Here, an unsatisfactory condition of employment occurred each time the Employees were paid. With each biweekly paycheck following Rockville Training Center’s January 28, 1990 increase in work hours, the Employees received the same pay for forty hours of work per week that their state office counterparts were receiving for 37.5 hours of work per week. This created the disparity in pay which we expressly disapproved in Arden & Coulter as being in contravention of 31 IAC 2-4-2, requiring that “[a]ll regulations ... shall be designed ... to guarantee ... equal pay for comparable work in the several agencies of the state service.” Arden & Coulter, 578 N.E.2d at 771 (quoting 31 IAC 2-4-2). The State violated 31 IAC 2-4-2 with each biweekly paycheck, and with each new violation, the Employees had independent grounds upon which to protest. As such, the trial court did not err in determining that the Employees’ complaints were timely filed.
II. Back pay
In the alternative, the State contends that even if the Employees’ complaints were timely filed, they are entitled to back pay only to and including the ten days before they filed their respective complaints. We agree. Having held that each paycheck constituted a separate incident of the State’s unlawful pay disparity practices and independent grounds upon which to protest, each State employee could file their grievance within ten days of their last paycheck.
The ten-day provision in 31 IAC 2-13-1(A) exists to provide the State with notice and an opportunity to correct unsatisfactory conditions of employment in a timely fashion before substantial damages accrue. To allow an employee to recover back pay for a period greater than ten days prior to the filing of the complaint putting the employer on notice of the unsatisfactory employment condition would undermine this purpose.
Here, the Rockville Training Center implemented its uncompensated increase in work hours on January 28, 1990, but the Employees did not initiate complaint proceedings until 1992 and 1993. Accordingly, the Employees are entitled to back pay only for the time period beginning ten days before the filing of their respective complaints and ending on September 12, *581993, the date the State’s pay disparity practices were discontinued.
III. Conclusion
We therefore affirm the trial court’s determination that the Employees’ complaints were initiated in a timely manner. We reverse the amount of back pay the trial court awarded to each of the Employees and remand with instructions to reduce their respective awards to include only the ten days before they filed their respective complaints up until September 12, 1993.
Affirmed in part, reversed in part, and remanded for further proceedings consistent with this opinion.
DARDEN, J., and BROOK, J., concur.

. The current version of 31 IAC 2-11-1 reduces the normal minimum work week from forty hours per week to 37.5 hours per week, and corrects any discrepancies between the work hours of employees in state offices and employees in state institutions.

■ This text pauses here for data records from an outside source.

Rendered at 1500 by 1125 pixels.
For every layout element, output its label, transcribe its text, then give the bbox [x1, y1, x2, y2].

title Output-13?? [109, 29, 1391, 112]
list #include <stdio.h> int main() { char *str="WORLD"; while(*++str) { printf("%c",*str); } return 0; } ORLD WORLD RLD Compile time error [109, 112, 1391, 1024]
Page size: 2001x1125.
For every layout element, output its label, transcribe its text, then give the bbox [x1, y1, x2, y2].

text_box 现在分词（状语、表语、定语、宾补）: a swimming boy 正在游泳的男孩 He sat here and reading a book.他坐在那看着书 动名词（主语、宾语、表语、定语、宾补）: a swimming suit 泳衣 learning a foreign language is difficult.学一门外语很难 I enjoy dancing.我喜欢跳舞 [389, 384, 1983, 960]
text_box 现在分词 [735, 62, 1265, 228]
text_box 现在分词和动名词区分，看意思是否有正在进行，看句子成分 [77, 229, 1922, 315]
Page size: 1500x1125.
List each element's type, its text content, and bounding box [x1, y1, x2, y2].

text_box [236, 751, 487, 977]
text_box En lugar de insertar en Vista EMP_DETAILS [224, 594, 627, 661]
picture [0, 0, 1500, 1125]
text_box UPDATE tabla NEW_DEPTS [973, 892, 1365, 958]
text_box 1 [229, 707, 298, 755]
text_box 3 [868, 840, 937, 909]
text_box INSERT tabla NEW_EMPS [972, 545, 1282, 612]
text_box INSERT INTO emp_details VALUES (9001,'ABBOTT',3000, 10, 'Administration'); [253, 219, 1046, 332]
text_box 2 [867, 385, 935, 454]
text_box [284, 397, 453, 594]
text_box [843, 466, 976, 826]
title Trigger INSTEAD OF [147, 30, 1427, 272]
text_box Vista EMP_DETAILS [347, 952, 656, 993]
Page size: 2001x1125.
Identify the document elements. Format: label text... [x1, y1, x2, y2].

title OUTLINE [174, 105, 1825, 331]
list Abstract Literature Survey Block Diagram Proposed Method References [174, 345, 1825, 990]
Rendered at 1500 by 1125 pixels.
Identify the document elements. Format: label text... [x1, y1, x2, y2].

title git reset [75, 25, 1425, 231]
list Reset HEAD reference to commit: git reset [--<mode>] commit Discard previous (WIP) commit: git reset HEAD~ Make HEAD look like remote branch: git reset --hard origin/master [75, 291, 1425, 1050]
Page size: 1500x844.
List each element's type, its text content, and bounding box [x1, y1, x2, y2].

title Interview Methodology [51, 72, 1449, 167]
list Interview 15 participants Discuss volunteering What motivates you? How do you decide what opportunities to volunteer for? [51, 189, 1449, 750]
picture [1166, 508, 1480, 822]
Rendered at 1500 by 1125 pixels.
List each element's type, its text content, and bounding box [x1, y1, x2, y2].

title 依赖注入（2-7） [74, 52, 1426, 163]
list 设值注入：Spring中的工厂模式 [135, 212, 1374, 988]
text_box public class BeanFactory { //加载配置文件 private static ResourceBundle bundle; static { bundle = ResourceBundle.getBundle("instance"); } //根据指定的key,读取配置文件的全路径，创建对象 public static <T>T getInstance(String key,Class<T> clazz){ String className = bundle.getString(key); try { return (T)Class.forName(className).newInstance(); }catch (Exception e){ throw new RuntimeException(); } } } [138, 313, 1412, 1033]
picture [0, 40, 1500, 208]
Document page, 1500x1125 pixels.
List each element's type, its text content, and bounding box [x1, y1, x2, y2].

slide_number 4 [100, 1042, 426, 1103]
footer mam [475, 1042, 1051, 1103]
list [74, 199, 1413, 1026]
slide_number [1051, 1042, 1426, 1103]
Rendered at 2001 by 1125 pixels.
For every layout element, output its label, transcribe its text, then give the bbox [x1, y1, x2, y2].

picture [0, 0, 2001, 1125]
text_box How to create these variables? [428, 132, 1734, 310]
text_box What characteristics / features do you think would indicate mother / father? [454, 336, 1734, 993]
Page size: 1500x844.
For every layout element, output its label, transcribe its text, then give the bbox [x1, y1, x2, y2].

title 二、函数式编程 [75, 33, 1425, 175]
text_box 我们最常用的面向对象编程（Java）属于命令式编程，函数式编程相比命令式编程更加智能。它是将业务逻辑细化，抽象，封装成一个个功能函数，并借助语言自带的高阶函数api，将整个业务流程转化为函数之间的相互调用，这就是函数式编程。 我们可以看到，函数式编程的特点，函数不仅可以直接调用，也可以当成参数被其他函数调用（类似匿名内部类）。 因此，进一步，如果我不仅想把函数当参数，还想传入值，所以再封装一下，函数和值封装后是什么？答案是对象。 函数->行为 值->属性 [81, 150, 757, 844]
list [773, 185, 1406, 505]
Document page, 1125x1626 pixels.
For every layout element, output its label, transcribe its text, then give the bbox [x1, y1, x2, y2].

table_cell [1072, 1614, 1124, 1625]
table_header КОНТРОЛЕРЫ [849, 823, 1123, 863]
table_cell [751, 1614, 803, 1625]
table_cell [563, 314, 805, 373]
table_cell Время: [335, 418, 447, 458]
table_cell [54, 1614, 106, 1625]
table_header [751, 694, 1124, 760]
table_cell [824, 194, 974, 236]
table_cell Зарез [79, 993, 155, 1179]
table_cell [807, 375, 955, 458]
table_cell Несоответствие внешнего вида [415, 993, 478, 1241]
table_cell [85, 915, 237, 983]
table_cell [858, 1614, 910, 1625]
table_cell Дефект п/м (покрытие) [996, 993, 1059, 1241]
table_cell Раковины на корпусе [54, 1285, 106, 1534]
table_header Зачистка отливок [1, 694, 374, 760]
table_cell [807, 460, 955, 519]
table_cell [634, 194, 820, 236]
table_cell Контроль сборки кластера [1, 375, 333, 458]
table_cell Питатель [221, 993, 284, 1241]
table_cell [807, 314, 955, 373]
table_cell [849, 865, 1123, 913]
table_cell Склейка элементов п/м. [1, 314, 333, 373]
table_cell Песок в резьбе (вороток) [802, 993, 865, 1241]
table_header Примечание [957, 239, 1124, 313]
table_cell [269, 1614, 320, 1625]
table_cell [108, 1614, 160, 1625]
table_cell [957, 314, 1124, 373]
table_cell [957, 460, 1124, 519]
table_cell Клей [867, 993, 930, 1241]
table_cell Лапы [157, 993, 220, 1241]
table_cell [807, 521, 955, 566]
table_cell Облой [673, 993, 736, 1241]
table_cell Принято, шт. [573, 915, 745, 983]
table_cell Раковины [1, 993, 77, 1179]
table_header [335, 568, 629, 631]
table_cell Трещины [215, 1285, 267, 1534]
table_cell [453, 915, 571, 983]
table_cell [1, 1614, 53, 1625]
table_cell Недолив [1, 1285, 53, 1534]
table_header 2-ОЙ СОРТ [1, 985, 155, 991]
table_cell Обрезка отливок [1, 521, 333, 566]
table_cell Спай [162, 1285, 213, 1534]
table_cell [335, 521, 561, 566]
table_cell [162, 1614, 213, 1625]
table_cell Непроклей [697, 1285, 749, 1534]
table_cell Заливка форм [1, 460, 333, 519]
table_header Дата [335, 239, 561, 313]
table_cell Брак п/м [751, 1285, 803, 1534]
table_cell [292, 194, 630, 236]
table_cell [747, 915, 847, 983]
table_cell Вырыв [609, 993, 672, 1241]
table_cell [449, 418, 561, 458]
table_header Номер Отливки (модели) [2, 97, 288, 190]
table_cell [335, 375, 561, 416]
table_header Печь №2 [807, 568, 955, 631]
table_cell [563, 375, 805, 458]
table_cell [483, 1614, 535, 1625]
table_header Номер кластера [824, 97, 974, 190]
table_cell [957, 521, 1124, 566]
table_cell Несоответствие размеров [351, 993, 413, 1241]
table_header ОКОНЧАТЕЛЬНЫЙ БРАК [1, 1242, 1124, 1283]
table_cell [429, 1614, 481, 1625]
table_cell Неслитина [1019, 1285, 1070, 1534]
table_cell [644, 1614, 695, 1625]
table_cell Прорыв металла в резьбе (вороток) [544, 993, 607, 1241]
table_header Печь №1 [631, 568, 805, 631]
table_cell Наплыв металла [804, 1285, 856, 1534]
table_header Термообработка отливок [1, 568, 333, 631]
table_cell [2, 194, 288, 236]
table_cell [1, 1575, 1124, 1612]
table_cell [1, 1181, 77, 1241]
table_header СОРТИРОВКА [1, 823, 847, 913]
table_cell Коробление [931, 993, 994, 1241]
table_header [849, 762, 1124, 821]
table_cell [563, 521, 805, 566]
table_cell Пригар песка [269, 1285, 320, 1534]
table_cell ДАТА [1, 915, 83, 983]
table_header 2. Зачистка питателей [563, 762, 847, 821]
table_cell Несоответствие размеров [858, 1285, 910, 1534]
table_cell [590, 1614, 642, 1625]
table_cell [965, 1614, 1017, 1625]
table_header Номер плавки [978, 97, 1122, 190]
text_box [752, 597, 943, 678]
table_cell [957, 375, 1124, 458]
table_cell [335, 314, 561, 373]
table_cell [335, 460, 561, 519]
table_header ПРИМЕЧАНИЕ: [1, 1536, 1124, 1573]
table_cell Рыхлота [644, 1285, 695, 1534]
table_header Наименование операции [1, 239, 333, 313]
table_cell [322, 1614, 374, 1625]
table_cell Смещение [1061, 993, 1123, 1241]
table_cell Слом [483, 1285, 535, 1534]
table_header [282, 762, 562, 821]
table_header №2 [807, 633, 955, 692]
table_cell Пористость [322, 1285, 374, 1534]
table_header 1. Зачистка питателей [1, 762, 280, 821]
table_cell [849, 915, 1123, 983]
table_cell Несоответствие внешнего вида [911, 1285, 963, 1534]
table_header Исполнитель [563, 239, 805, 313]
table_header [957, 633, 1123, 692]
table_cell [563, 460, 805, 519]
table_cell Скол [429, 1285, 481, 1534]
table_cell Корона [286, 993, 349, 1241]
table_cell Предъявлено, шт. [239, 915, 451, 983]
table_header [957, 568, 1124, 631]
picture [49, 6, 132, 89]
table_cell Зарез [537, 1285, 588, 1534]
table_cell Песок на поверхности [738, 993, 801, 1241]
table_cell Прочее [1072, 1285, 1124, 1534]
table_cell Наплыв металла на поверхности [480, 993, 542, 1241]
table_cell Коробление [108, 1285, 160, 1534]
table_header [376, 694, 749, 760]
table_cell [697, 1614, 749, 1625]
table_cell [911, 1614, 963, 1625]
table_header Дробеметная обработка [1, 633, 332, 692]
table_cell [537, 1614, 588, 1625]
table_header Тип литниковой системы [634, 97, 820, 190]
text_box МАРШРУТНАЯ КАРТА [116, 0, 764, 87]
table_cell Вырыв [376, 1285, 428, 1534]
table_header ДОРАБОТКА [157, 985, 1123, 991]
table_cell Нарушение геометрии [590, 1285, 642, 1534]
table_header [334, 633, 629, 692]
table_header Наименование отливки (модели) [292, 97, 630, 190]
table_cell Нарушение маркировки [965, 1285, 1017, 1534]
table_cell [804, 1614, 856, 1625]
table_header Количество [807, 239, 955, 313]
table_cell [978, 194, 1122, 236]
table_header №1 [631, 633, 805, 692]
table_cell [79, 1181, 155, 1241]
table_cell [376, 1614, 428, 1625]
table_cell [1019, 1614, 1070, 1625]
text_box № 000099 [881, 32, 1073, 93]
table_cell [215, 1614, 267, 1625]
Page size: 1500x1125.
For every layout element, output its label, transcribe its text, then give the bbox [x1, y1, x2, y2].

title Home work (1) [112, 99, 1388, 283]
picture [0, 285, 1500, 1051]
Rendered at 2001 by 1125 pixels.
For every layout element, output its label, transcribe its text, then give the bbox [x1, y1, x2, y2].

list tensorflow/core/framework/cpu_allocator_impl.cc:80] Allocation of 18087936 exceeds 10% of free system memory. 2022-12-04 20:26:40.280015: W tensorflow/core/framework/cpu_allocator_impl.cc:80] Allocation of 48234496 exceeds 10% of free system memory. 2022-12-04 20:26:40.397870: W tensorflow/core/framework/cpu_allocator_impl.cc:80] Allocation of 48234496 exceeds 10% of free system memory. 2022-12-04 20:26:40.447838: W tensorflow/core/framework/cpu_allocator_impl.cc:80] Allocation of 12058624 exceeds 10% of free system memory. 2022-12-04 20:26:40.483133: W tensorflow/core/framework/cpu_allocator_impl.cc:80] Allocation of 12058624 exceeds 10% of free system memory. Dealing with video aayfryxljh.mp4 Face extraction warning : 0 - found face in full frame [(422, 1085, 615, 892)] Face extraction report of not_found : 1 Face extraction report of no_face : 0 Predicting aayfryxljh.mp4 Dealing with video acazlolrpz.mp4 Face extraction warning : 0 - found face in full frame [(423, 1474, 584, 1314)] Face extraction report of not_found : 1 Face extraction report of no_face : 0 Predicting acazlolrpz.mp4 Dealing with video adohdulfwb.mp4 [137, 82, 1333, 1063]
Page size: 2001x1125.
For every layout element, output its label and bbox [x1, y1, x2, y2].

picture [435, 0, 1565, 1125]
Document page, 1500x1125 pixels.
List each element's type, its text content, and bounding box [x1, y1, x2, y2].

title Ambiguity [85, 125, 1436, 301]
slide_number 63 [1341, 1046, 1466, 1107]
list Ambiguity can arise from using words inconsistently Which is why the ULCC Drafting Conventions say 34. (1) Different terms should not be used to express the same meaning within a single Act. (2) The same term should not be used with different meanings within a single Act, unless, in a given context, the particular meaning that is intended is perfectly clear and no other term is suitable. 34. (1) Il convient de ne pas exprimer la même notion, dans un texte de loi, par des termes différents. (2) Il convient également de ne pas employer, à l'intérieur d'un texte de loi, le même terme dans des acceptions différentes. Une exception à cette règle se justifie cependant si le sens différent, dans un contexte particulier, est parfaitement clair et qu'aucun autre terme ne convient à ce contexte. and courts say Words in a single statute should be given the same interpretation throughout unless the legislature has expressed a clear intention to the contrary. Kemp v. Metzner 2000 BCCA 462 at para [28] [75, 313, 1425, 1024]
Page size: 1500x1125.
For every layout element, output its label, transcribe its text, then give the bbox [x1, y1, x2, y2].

. In that case, we held that the State may not, under the statutory scheme at issue here, require clerical employees in a given classification to work forty hours per week for the same salary as that received by other clerical employees in the same classification who work only 37.5 hours per week. Arden & Coulter, 578 N.E.2d at 770.

. 31 IAC 2 — 13—1 (A) was amended effective July 1, 1995 so as to increase the time limitation for the initiating of the employee complaint procedure from ten days to thirty days. This change does not affect the ten-day limitation applicable to the complaints in the instant case, which arose before the amendment.